__RECORDS SHOWN__:
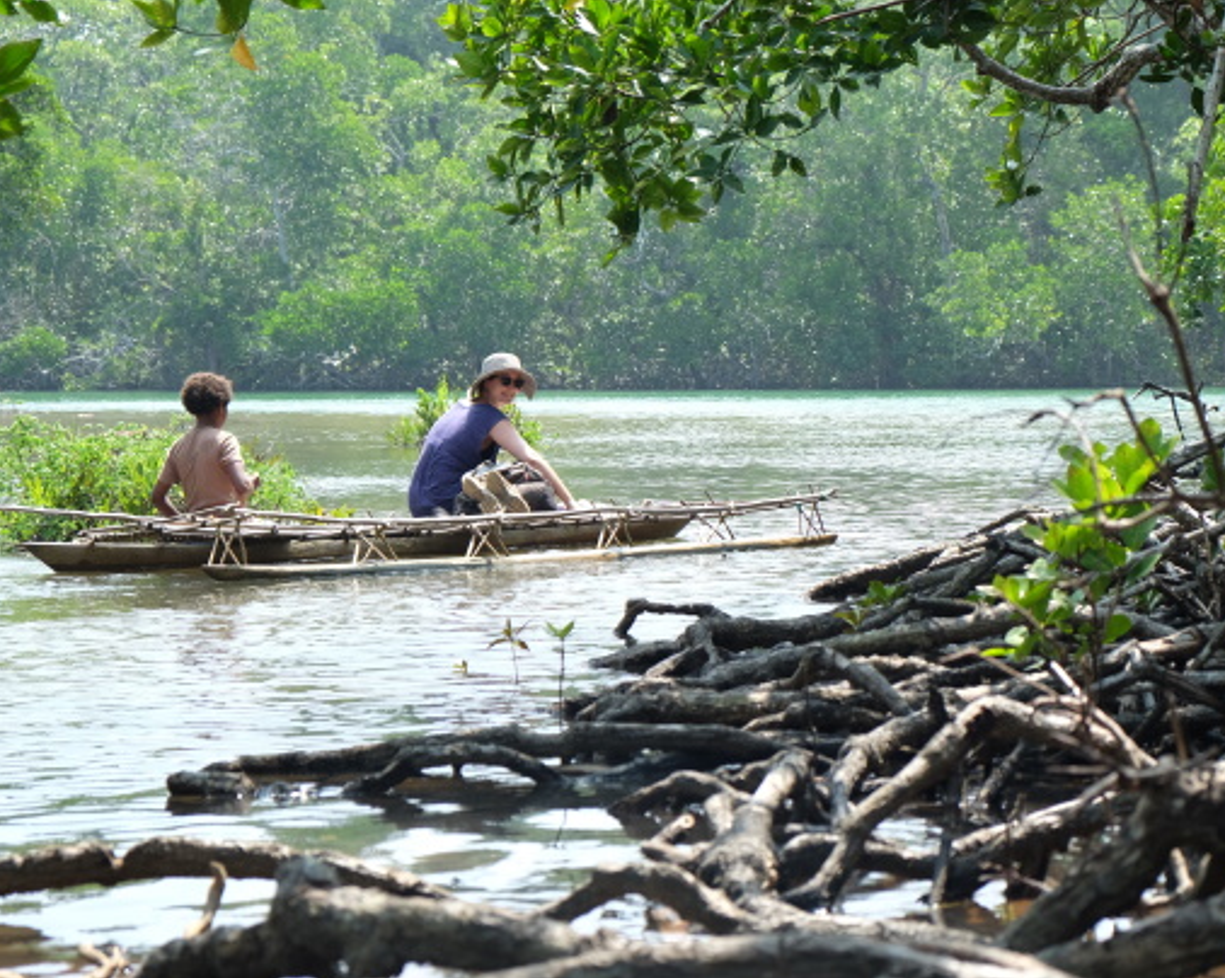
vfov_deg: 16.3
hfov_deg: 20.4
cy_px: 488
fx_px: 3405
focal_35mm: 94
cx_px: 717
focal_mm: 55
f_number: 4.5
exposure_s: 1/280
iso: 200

__EXERCISE REQUIREMENTS__: Write the entries out again exactly as they appear, with the pictures omitted.

__RESPONSE__:
vfov_deg: 16.3
hfov_deg: 20.4
cy_px: 488
fx_px: 3405
focal_35mm: 94
cx_px: 717
focal_mm: 55
f_number: 4.5
exposure_s: 1/280
iso: 200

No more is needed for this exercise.